WHAT IS NEEDED
Set down the entries below exactly, leaving out all images.

GIVEN INFORMATION
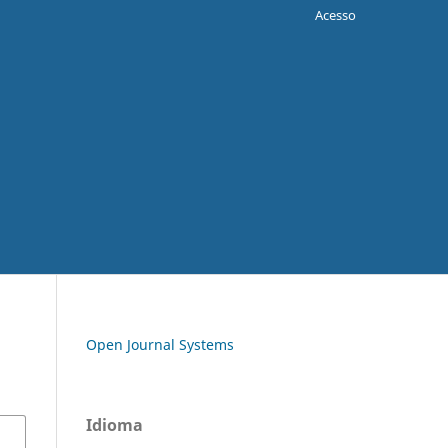
Acesso
Open Journal Systems
Idioma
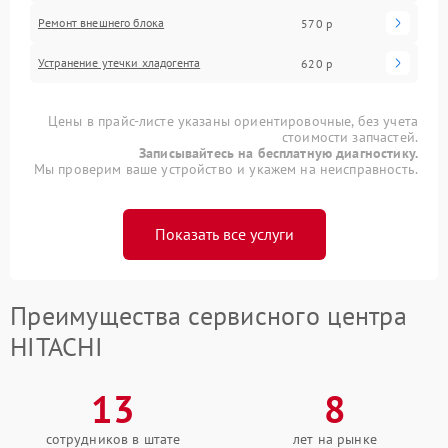
Ремонт внешнего блока
570 р
Устранение утечки хладогента
620 р
Цены в прайс-листе указаны ориентировочные, без учета
стоимости запчастей.
Записывайтесь на бесплатную диагностику.
Мы проверим ваше устройство и укажем на неисправность.
Показать все услуги
Преимущества сервисного центра
HITACHI
13
8
сотрудников в штате
лет на рынке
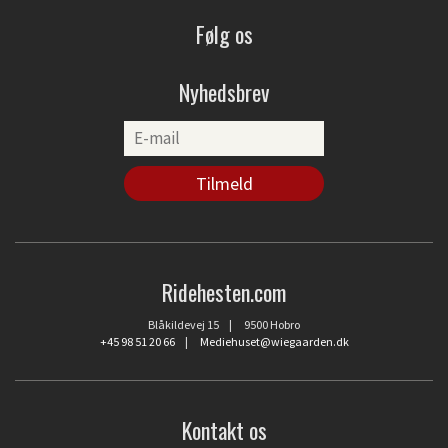
Følg os
Nyhedsbrev
Ridehesten.com
Blåkildevej 15 | 9500 Hobro
+45 98 51 20 66
|
Mediehuset@wiegaarden.dk
Kontakt os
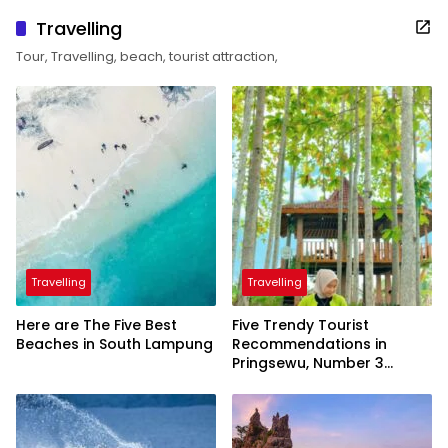
Travelling
Tour, Travelling, beach, tourist attraction,
Travelling
Travelling
Here are The Five Best
Five Trendy Tourist
Beaches in South Lampung
Recommendations in
Pringsewu, Number 3
Inaugurated by the
President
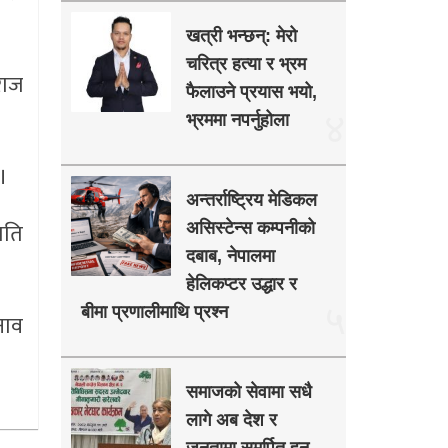
खत्री भन्छन्: मेरो
चरित्र हत्या र भ्रम
राज
फैलाउने प्रयास भयो,
४
भ्रममा नपर्नुहोला
।
अन्तर्राष्ट्रिय मेडिकल
गति
असिस्टेन्स कम्पनीको
दबाब, नेपालमा
हेलिकप्टर उद्धार र
५
बीमा प्रणालीमाथि प्रश्न
नाव
समाजको सेवामा सधै
लागे अब देश र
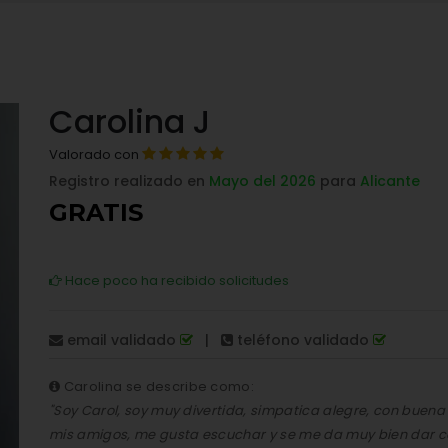
Carolina J
Valorado con
Registro realizado en
Mayo del 2026
para
Alicante
GRATIS
Hace poco ha recibido solicitudes
email validado
|
teléfono validado
Carolina se describe como:
"Soy Carol, soy muy divertida, simpatica alegre, con buen
mis amigos, me gusta escuchar y se me da muy bien dar co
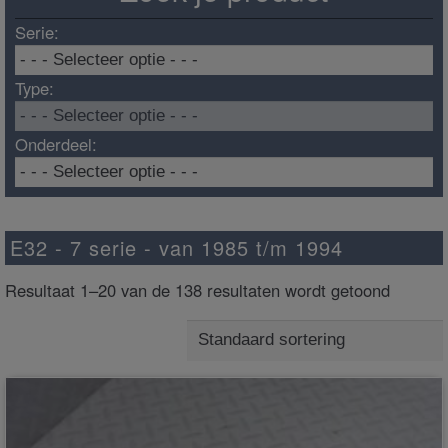
Serie:
Type:
Onderdeel:
E32 - 7 serie - van 1985 t/m 1994
Resultaat 1–20 van de 138 resultaten wordt getoond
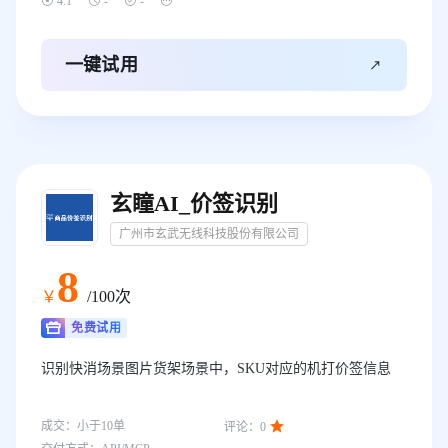




4.1
-
-

一键试用
玄瞳AI_价签识别
广州市玄武无线科技股份有限公司
8
￥
/100次
免费试用
识别快消场景图片货架场景中，SKU对应的机打价签信息

成交：
小于10
单
评论：
0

RESULT FOR THIS EXERCISE
Acesso
Open Journal Systems
Idioma
Ремонт внешнего блока
570 р
Устранение утечки хладогента
620 р
Цены в прайс-листе указаны ориентировочные, без учета
стоимости запчастей.
Записывайтесь на бесплатную диагностику.
Мы проверим ваше устройство и укажем на неисправность.
Показать все услуги
Преимущества сервисного центра
HITACHI
13
8
сотрудников в штате
лет на рынке
Følg os
Nyhedsbrev
Ridehesten.com
Blåkildevej 15 | 9500 Hobro
+45 98 51 20 66
|
Mediehuset@wiegaarden.dk
Kontakt os
Travelling
Tour, Travelling, beach, tourist attraction,
Travelling
Travelling
Here are The Five Best
Five Trendy Tourist
Beaches in South Lampung
Recommendations in
Pringsewu, Number 3
Inaugurated by the
President
खत्री भन्छन्: मेरो
चरित्र हत्या र भ्रम
राज
फैलाउने प्रयास भयो,
४
भ्रममा नपर्नुहोला
।
अन्तर्राष्ट्रिय मेडिकल
गति
असिस्टेन्स कम्पनीको
दबाब, नेपालमा
हेलिकप्टर उद्धार र
५
बीमा प्रणालीमाथि प्रश्न
नाव
समाजको सेवामा सधै
लागे अब देश र
Carolina J
Valorado con
Registro realizado en
Mayo del 2026
para
Alicante
GRATIS
Hace poco ha recibido solicitudes
email validado
|
teléfono validado
Carolina se describe como:
"Soy Carol, soy muy divertida, simpatica alegre, con buen
mis amigos, me gusta escuchar y se me da muy bien dar co
Serie:
Type:
Onderdeel:
E32 - 7 serie - van 1985 t/m 1994
Resultaat 1–20 van de 138 resultaten wordt getoond




4.1
-
-

一键试用
玄瞳AI_价签识别
广州市玄武无线科技股份有限公司
8
￥
/100次
免费试用
识别快消场景图片货架场景中，SKU对应的机打价签信息

成交：
小于10
单
评论：
0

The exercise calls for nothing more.